От пересудов и сплетен Иванова горячо защищает Саша, но причины и виновных в кризисе Иванова она ищет только среди окружающих его людей.
Казалось бы, чем шире очерченный драматургом круг мнимых мотивов и причин надлома Иванова, тем определеннее искомый центр. И критикам и режиссерам, подсказывал Чехов, следовало бы выйти за пределы этого круга и обратить внимание на те пласты пьесы, которые оставались вне основных интриг и перипетий. Но они упорно усматривали в образе Иванова русский вариант Гамлета, хотя Иванов отрицает родство с ним. Они сужали конфликт до внутренней борьбы между желанием действенной жизни и психологической его «необеспеченностью» волей, стойкостью, последовательностью.
А между тем и в шекспировском «Гамлете» воля героя «поедается» не только его наклонностью к разрушительным для нее рефлексиям, но и осознанием неодолимых для отдельного человека изменений в самой жизни («век вывихнулся», «распалась связь времен»)…
В «Дяде Ване» ложный, обманывающий ожидания сюжетный ход – это попытка Войницкого «списать» драму своей жизни на Серебрякова: «Ты погубил мою жизнь!» Но Астров быстро рассеивает «возвышающий» Войницкого туман и называет истинного его и самого Астрова врага: «Наше положение, твое и мое, безнадежно… Да, брат. Во всем уезде было только два порядочных, интеллигентных человека: я да ты. Но в какие-нибудь десять лет жизнь обывательская, жизнь презренная затянула нас: она своими гнилыми испарениями отравила нашу кровь, и мы стали такими же пошляками, как все». И Войницкий соглашается с Астровым.
В «Дяде Ване» Чехов злейшего врага его героев назвал открытым текстом.
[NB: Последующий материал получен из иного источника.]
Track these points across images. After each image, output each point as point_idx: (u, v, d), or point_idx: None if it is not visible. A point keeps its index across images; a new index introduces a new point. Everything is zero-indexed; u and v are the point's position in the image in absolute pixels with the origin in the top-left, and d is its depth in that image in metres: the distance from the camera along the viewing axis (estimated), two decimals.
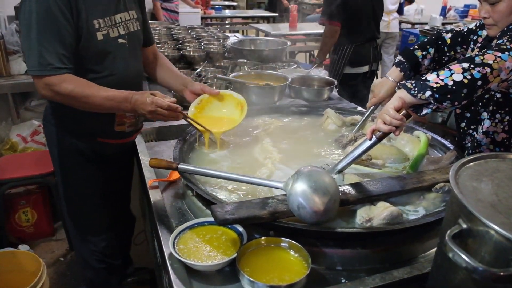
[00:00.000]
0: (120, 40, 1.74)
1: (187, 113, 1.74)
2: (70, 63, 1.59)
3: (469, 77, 1.24)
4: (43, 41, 1.51)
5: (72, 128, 1.81)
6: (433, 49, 1.79)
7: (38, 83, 1.57)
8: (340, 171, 1.45)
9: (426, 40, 1.84)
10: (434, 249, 1.22)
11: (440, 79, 1.25)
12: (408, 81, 1.32)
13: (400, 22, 8.33)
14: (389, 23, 6.61)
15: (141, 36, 1.90)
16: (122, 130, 1.88)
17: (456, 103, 1.26)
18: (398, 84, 1.35)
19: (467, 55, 1.77)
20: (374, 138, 1.37)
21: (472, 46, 1.75)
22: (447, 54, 1.81)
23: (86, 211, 1.99)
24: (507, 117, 1.61)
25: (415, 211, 1.32)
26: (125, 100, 1.63)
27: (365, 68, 3.73)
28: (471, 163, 0.96)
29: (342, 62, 3.62)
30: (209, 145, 1.72)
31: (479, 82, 1.24)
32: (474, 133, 1.74)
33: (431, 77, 1.27)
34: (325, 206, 1.11)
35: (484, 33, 1.67)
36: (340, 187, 1.27)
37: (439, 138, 1.76)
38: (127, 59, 1.80)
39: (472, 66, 1.26)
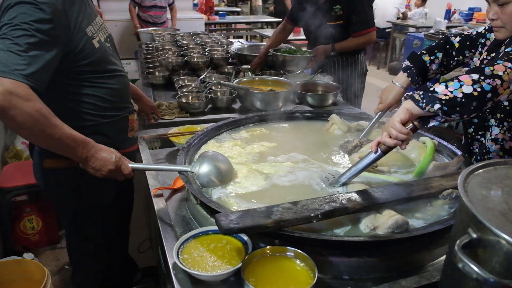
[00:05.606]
0: (107, 44, 1.68)
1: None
2: (44, 84, 1.38)
3: (479, 89, 1.21)
4: (25, 51, 1.30)
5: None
6: (441, 53, 1.77)
7: None
8: (344, 184, 1.44)
9: (433, 44, 1.82)
10: (443, 257, 1.20)
11: (449, 91, 1.22)
12: (415, 92, 1.29)
13: (405, 26, 8.37)
14: None
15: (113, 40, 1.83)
16: (132, 136, 1.85)
17: (465, 116, 1.24)
18: (405, 95, 1.33)
19: (474, 58, 1.75)
20: (379, 151, 1.35)
21: (480, 49, 1.73)
22: (455, 58, 1.79)
23: (104, 234, 1.89)
24: None
25: (422, 219, 1.30)
26: (85, 144, 1.45)
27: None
28: (480, 170, 0.94)
29: (363, 70, 3.32)
30: None
31: (489, 95, 1.22)
32: (482, 139, 1.71)
33: (440, 88, 1.24)
34: (223, 176, 1.46)
35: (492, 36, 1.65)
36: (345, 195, 1.27)
37: (445, 143, 1.74)
38: (116, 60, 1.74)
39: (482, 77, 1.23)
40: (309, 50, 3.16)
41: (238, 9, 10.94)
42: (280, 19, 8.72)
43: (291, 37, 6.08)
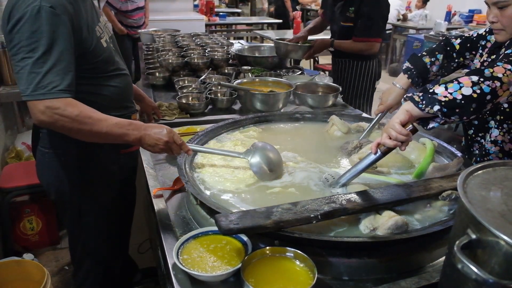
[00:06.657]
0: (111, 45, 1.72)
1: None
2: (74, 87, 1.46)
3: (478, 91, 1.22)
4: (56, 64, 1.38)
5: (95, 148, 1.63)
6: (442, 55, 1.77)
7: (36, 107, 1.36)
8: (344, 185, 1.44)
9: (434, 46, 1.82)
10: (442, 258, 1.20)
11: (449, 93, 1.23)
12: (415, 93, 1.30)
13: (405, 28, 8.38)
14: None
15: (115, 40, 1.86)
16: None
17: (465, 117, 1.24)
18: (405, 96, 1.33)
19: (475, 60, 1.75)
20: (379, 152, 1.35)
21: (480, 51, 1.73)
22: (456, 60, 1.79)
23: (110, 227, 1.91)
24: None
25: (422, 220, 1.30)
26: (134, 126, 1.49)
27: None
28: (479, 171, 0.94)
29: (374, 76, 3.28)
30: None
31: (488, 97, 1.22)
32: (482, 140, 1.72)
33: (439, 90, 1.25)
34: (272, 168, 1.54)
35: (493, 38, 1.65)
36: (345, 195, 1.27)
37: (445, 144, 1.74)
38: (120, 59, 1.77)
39: (481, 79, 1.23)
40: (309, 41, 3.26)
41: (239, 10, 10.94)
42: (281, 20, 8.73)
43: (290, 36, 6.09)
Но появляется пьеса «Три сестры», и критическая мысль вновь устремляется по привычному руслу: вновь встает вопрос, кто виноват в несчастиях трех сестер. И, не найдя персонифицированных злодеев, критики объявляют их несчастия чуть ли не придуманными: «…сестры обеспечены, прекрасно воспитаны и образованы, знают три иностранных языка, – они милы, всем нравятся, привлекая людей своей добротой и сердечностью, – казалось бы, почему им не жить? Почему не бросить свой провинциальный город, если он им так надоел, и не перебраться в Москву?…»
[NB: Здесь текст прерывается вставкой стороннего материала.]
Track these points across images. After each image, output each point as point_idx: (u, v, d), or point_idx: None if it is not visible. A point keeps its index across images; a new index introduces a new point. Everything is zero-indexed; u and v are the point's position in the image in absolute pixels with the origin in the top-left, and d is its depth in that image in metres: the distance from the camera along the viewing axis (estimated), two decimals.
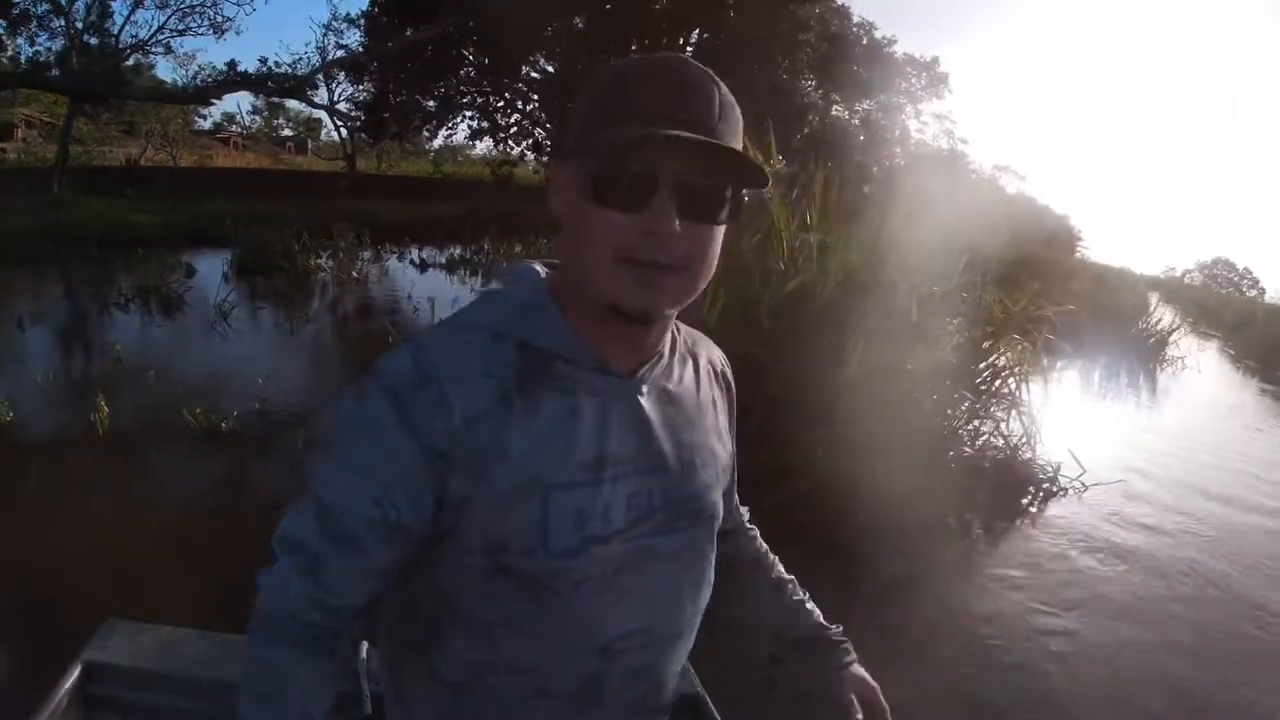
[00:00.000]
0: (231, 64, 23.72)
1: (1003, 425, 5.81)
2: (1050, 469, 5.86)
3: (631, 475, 0.89)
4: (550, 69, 25.14)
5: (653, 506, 0.91)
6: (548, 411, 0.84)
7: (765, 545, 1.24)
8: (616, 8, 21.88)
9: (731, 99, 0.81)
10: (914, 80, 31.79)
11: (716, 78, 0.81)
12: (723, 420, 1.04)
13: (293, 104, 32.44)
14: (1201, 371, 14.48)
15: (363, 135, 28.53)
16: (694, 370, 1.00)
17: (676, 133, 0.74)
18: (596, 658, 0.90)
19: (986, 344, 5.58)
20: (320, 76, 24.60)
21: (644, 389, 0.90)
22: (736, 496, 1.20)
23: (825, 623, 1.18)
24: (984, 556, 4.81)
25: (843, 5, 27.45)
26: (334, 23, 26.64)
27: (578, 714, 0.92)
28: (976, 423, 5.71)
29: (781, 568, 1.22)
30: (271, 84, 22.96)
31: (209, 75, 25.12)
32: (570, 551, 0.85)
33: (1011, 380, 5.75)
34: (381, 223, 16.92)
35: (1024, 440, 5.82)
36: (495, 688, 0.90)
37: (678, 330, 0.99)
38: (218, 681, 1.55)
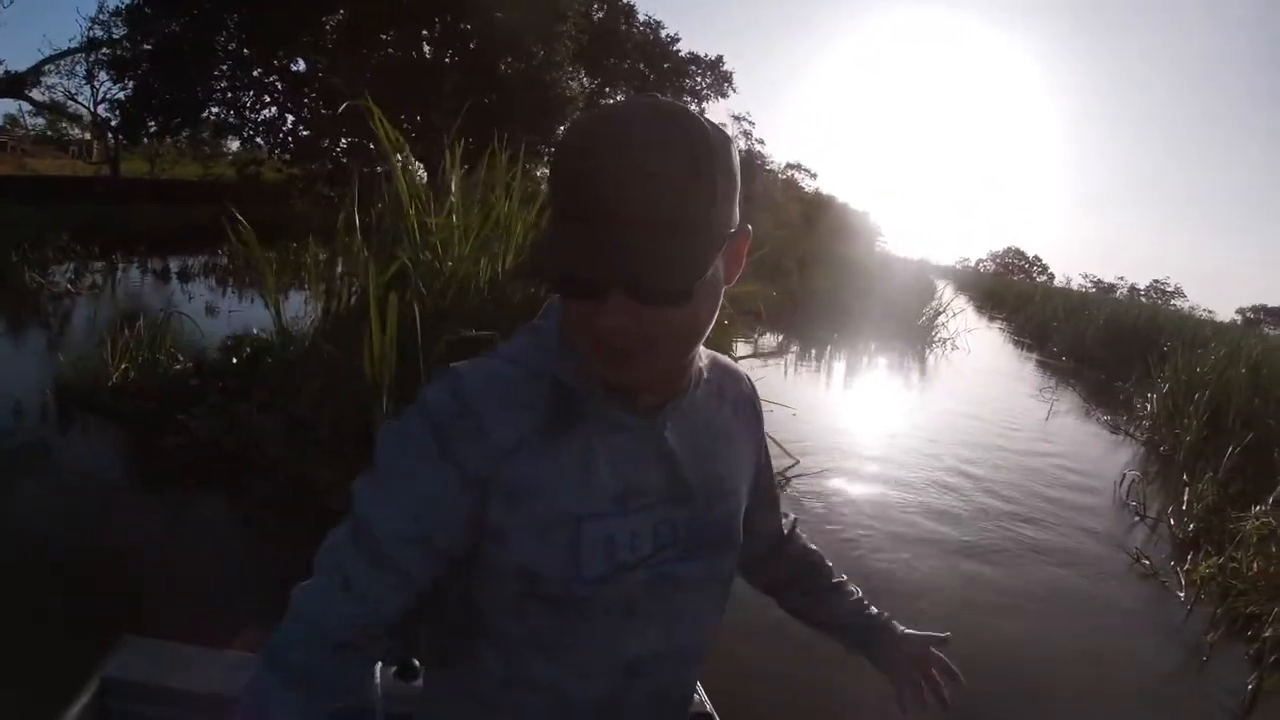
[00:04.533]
0: None
1: None
2: None
3: (657, 505, 0.91)
4: (300, 65, 24.05)
5: (676, 535, 0.93)
6: (579, 445, 0.87)
7: (805, 548, 1.29)
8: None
9: (687, 150, 0.73)
10: (699, 79, 31.95)
11: (673, 121, 0.74)
12: (747, 449, 1.07)
13: (75, 106, 29.62)
14: (970, 352, 14.84)
15: (121, 136, 26.31)
16: (718, 401, 1.01)
17: (579, 274, 0.74)
18: (619, 678, 0.93)
19: None
20: (48, 70, 23.24)
21: (669, 423, 0.92)
22: (781, 512, 1.26)
23: (862, 608, 1.25)
24: None
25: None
26: (100, 16, 24.25)
27: None
28: None
29: (823, 566, 1.28)
30: None
31: None
32: (600, 578, 0.87)
33: None
34: (133, 228, 16.07)
35: None
36: (521, 704, 0.93)
37: (707, 361, 1.01)
38: (234, 699, 1.28)
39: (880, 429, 8.35)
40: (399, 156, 5.06)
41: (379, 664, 1.16)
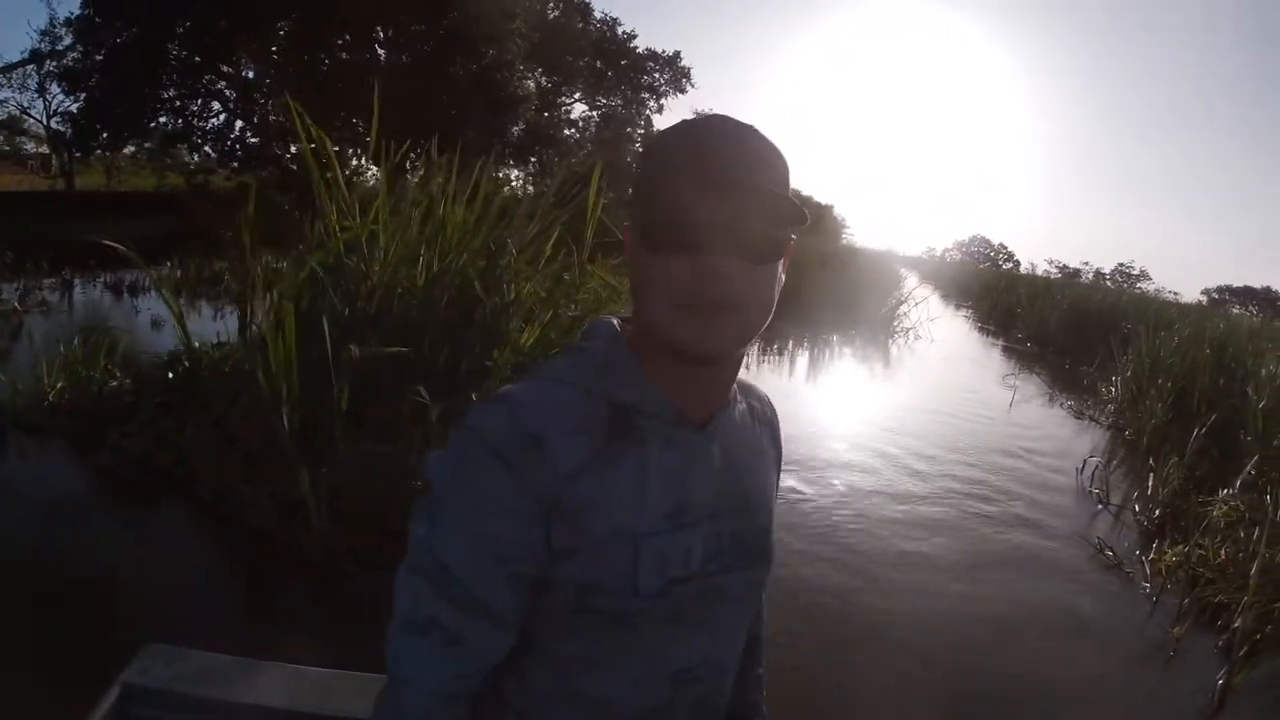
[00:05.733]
0: None
1: None
2: None
3: (706, 520, 0.93)
4: (250, 72, 23.73)
5: (722, 548, 0.95)
6: (634, 464, 0.88)
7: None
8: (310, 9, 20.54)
9: (769, 148, 0.87)
10: (657, 75, 31.78)
11: (755, 130, 0.87)
12: (772, 467, 1.11)
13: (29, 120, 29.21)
14: (933, 340, 14.82)
15: (75, 150, 26.09)
16: (750, 418, 1.06)
17: (715, 180, 0.81)
18: (666, 688, 0.94)
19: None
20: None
21: (716, 437, 0.95)
22: None
23: (760, 710, 1.25)
24: None
25: None
26: (51, 28, 23.89)
27: None
28: None
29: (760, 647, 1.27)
30: None
31: None
32: (656, 593, 0.89)
33: None
34: (83, 242, 14.93)
35: None
36: (564, 715, 0.93)
37: None
38: (255, 708, 1.63)
39: (841, 417, 8.23)
40: (357, 159, 4.89)
41: None
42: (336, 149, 4.92)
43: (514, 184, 22.46)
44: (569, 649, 0.90)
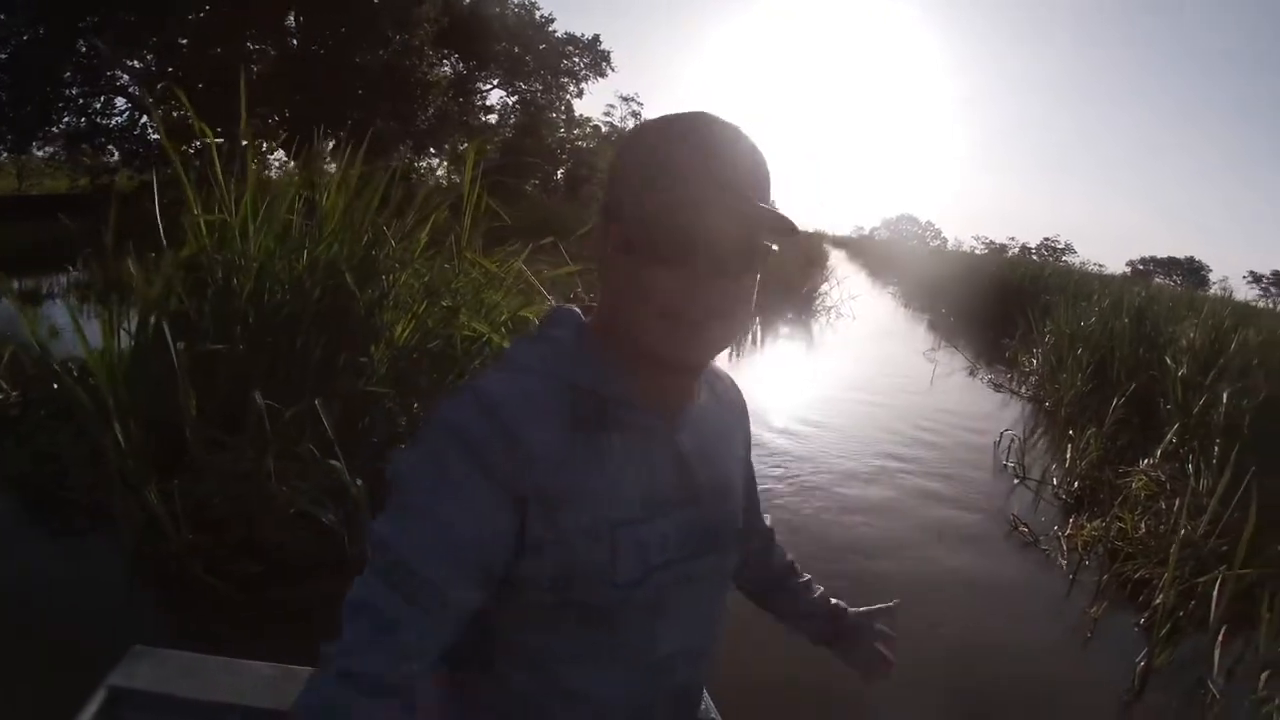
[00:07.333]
0: None
1: None
2: None
3: (676, 508, 0.92)
4: (153, 67, 22.90)
5: (692, 535, 0.94)
6: (603, 453, 0.87)
7: (782, 549, 1.33)
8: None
9: (758, 152, 0.86)
10: (576, 59, 31.52)
11: (743, 133, 0.86)
12: (739, 448, 1.11)
13: None
14: (855, 318, 14.82)
15: None
16: (715, 403, 1.05)
17: (712, 195, 0.81)
18: (646, 676, 0.94)
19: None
20: None
21: (684, 427, 0.94)
22: (761, 513, 1.28)
23: (827, 602, 1.30)
24: None
25: None
26: None
27: None
28: None
29: (796, 565, 1.33)
30: None
31: None
32: (633, 582, 0.88)
33: None
34: None
35: None
36: (550, 710, 0.92)
37: None
38: (242, 708, 1.61)
39: (757, 396, 7.91)
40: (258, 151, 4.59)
41: None
42: (247, 142, 4.57)
43: (436, 173, 22.08)
44: (550, 645, 0.89)
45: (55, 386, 4.87)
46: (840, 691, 2.96)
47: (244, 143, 4.53)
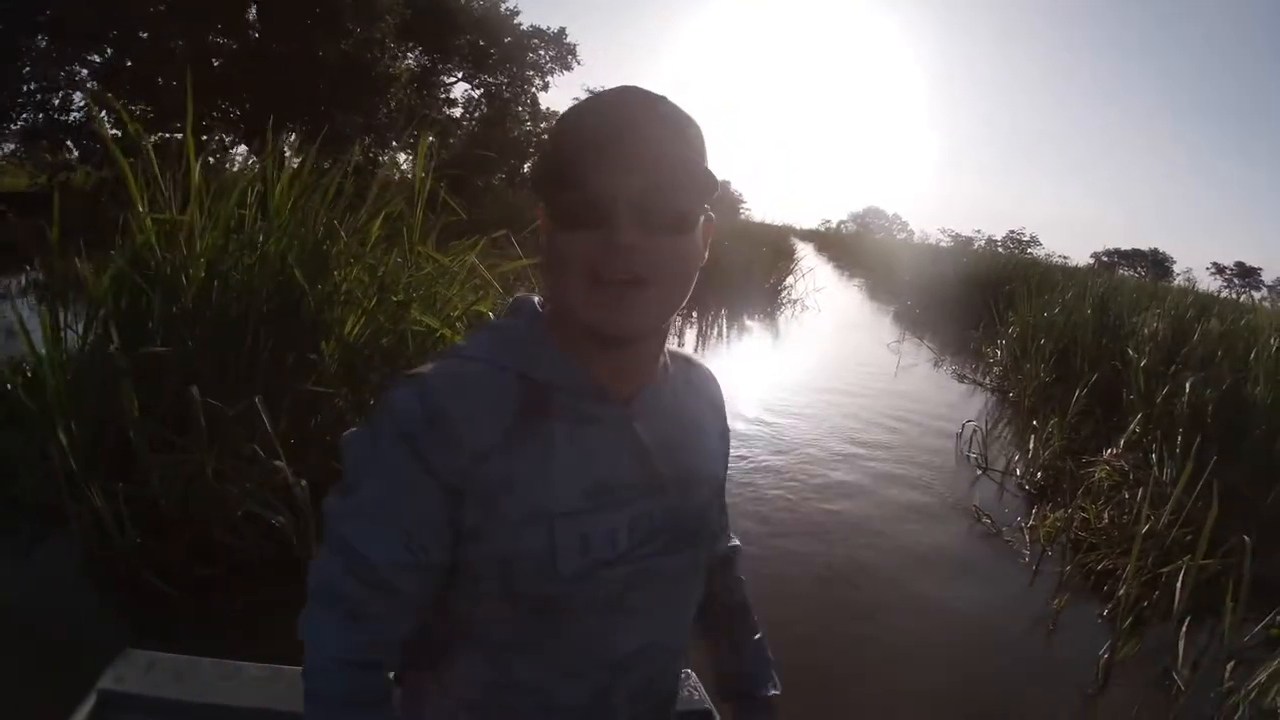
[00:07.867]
0: None
1: None
2: None
3: (634, 499, 0.90)
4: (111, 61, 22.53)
5: (655, 529, 0.92)
6: (549, 442, 0.86)
7: (741, 584, 1.26)
8: None
9: (678, 115, 0.84)
10: (542, 52, 31.25)
11: (665, 99, 0.85)
12: (714, 442, 1.06)
13: None
14: (820, 311, 14.80)
15: None
16: (686, 392, 1.02)
17: (613, 148, 0.80)
18: (606, 674, 0.92)
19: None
20: None
21: (641, 414, 0.92)
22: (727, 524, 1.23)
23: (761, 679, 1.20)
24: None
25: None
26: None
27: None
28: None
29: (747, 610, 1.24)
30: None
31: None
32: (578, 576, 0.86)
33: None
34: None
35: None
36: (507, 706, 0.92)
37: (668, 355, 1.00)
38: (235, 709, 1.60)
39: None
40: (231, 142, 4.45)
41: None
42: (195, 137, 4.44)
43: (400, 167, 21.81)
44: (504, 637, 0.89)
45: (9, 388, 4.79)
46: (806, 684, 2.93)
47: (191, 137, 4.41)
И все же именно с появлением «Трех сестер» к Чехову приходит всеобщее и безоговорочное признание крупнейшего драматурга-новатора. Режиссер и театровед тех лет Н. Эфрос справедливо напишет позднее, что «предыдущие пьесы – путь, а «Три сестры» – достижение, пункт, к которому этот путь привел. И полнее всего можно изучить, понять и оценить Чехова как драматурга новой формы именно по этой пьесе».
Наиболее чуткие критики сразу восприняли «Трех сестер» как пьесу, в которой драматургическое своеобразие и новаторство Чехова достигло высшей завершенности. И хотя в определении этой «новой формы» опять-таки по инерции проскальзывали «нет» и «не», подлинная сценическая канва чеховских пьес была схвачена. Критика отмечала, что «вся сила и интерес «Трех сестер» – не в фабуле, которая, как всегда у Чехова-драматурга, незначительна, без сложных внешних перипетий… а в общей атмосфере», что «драма построена не на движении внешних событий, а на тонких движениях души», что – дадим слово крупнейшему театральному критику той поры А. Р. Кугелю – Чехов изобразил жизнь не «логическим кругом друг друга обусловливающих действий, связанных единством интриги», а как «что-то сырое, неуклюжее, бесформенное». Немирович-Данченко, закончив режиссерскую разработку «Трех сестер», написал автору: «… фабула развертывается как в эпическом произведении… среди простого, верно схваченного течения жизни».